Texto extraído -
╭──

Todos sabemos de la dureza de esta profesión. Sobre todo los
que se visten de luces. Los sacrificios, el miedo, la responsabilidad que
conlleva. Se juegan la vida ante una bestia cuyo cometido es defender la suya a
base de atacar al que se pone delante. Aquí no hablamos de dar patadas a un
balón. Hablamos de poder perder la vida en las astas de un toro. En ese sentido
puedo comprender el miedo de un torero que se ha curtido en mil batallas a que
su hijo siga los mismos pasos. Pero lo que no entiendo es que se nieguen
rotundamente a que sus vástagos se dediquen a la profesión más bonita del
mundo. Veo incluso ahí hasta egoísmo.

╰──

Material proporcionado -
╭──

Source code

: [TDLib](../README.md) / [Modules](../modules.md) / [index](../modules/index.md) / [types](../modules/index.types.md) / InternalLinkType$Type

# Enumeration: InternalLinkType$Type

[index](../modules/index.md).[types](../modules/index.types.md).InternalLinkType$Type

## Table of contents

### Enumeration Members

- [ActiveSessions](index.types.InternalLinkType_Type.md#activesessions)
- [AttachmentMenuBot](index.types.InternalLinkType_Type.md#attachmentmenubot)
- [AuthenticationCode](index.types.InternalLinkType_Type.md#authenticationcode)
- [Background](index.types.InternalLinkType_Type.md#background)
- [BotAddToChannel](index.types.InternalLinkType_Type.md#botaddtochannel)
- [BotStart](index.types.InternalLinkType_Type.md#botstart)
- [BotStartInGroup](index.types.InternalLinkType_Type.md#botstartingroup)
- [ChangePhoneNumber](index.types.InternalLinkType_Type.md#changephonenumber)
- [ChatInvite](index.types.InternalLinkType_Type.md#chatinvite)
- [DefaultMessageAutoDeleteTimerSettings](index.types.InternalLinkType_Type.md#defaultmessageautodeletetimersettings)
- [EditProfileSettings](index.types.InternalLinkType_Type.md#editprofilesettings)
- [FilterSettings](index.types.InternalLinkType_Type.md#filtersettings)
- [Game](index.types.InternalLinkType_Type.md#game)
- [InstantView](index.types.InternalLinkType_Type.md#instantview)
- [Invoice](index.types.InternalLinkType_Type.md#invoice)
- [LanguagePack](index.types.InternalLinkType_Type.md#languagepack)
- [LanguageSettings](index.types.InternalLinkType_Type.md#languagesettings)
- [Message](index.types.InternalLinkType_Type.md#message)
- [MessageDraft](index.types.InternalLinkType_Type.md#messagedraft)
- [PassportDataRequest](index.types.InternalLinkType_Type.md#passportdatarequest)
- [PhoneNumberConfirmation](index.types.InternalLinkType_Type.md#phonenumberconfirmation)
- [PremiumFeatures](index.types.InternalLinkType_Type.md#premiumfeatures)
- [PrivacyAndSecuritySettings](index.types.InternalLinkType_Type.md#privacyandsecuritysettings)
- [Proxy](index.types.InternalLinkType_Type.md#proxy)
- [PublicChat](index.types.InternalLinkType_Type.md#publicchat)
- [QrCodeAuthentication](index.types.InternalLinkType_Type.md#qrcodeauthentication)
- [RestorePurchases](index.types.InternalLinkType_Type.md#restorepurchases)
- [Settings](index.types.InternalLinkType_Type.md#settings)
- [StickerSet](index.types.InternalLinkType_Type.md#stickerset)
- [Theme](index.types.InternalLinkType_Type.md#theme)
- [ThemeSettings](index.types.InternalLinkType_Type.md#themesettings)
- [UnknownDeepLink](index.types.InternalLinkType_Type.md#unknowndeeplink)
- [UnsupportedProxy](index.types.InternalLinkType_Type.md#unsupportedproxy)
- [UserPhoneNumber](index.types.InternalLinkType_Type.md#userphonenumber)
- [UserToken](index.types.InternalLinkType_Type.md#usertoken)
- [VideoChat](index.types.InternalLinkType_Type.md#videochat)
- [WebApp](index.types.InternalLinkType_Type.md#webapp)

╰──
╭──

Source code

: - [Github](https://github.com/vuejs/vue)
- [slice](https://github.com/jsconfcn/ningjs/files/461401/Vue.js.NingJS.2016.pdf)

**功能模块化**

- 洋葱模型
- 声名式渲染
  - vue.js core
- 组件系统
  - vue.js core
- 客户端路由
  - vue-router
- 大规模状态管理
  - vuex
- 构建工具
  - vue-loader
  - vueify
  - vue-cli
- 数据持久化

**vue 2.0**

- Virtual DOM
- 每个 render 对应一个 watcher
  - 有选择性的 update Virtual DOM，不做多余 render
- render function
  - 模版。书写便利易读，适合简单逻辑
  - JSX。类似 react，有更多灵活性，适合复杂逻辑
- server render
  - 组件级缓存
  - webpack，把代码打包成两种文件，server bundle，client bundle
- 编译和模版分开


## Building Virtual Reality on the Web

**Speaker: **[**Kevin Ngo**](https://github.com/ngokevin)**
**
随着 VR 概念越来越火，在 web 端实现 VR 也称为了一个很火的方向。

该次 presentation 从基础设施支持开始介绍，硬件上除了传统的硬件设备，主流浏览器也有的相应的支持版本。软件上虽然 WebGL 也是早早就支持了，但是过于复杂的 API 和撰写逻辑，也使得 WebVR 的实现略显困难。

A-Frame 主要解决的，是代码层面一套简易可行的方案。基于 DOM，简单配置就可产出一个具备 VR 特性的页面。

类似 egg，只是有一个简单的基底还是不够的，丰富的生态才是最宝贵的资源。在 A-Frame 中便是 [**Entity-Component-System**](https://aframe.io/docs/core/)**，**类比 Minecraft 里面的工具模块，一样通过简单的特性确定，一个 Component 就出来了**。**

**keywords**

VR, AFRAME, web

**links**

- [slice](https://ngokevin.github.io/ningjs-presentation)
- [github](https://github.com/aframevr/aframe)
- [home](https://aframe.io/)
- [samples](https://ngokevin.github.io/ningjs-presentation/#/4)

╰──
╭──

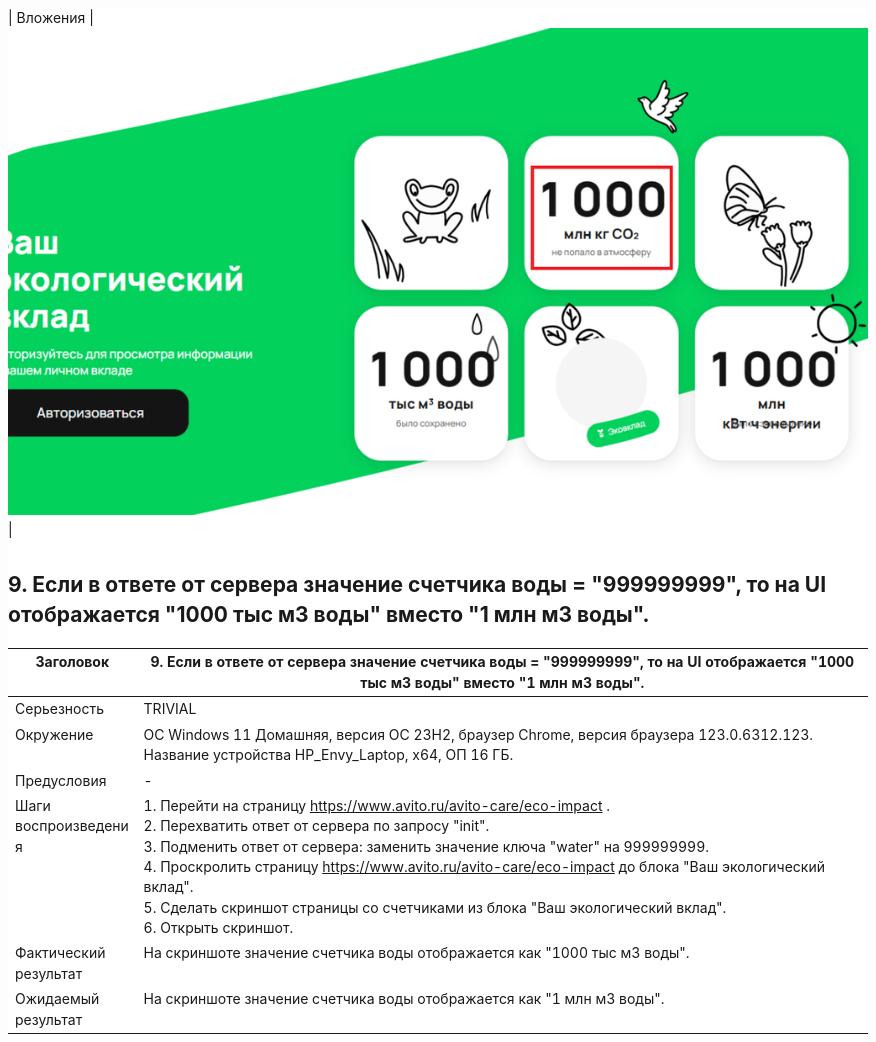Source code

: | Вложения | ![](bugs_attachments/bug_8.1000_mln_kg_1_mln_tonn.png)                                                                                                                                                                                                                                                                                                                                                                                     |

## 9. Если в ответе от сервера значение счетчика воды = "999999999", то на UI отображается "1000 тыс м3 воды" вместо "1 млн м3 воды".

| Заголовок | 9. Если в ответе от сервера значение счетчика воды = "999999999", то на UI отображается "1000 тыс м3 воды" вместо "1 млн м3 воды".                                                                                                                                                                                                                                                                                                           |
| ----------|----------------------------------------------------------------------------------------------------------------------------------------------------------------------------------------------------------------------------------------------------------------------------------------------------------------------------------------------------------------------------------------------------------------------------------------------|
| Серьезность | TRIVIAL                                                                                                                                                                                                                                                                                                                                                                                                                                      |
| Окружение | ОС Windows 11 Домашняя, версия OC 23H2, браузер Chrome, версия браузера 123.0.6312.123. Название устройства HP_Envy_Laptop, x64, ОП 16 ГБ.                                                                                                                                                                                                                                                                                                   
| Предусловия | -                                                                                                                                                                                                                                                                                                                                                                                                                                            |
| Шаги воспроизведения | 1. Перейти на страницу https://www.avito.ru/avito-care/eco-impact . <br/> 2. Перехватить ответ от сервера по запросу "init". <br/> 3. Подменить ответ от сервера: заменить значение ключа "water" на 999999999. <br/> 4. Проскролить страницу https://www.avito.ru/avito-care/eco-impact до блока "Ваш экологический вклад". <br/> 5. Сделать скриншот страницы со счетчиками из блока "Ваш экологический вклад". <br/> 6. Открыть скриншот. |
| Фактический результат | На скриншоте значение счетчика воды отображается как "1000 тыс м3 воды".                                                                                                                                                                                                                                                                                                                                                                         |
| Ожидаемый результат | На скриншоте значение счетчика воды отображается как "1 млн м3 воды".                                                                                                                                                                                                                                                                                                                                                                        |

╰──

¿Puedes reproducir el fragmento del texto extraído entre "Todos sabemos de" y "ahí hasta egoísmo.", ambos incluidos, cambiando "toro" por "novillo"?

Todos sabemos de la dureza de esta profesión. Sobre todo los
que se visten de luces. Los sacrificios, el miedo, la responsabilidad que
conlleva. Se juegan la vida ante una bestia cuyo cometido es defender la suya a
base de atacar al que se pone delante. Aquí no hablamos de dar patadas a un
balón. Hablamos de poder perder la vida en las astas de un novillo. En ese sentido
puedo comprender el miedo de un torero que se ha curtido en mil batallas a que
su hijo siga los mismos pasos. Pero lo que no entiendo es que se nieguen
rotundamente a que sus vástagos se dediquen a la profesión más bonita del
mundo. Veo incluso ahí hasta egoísmo.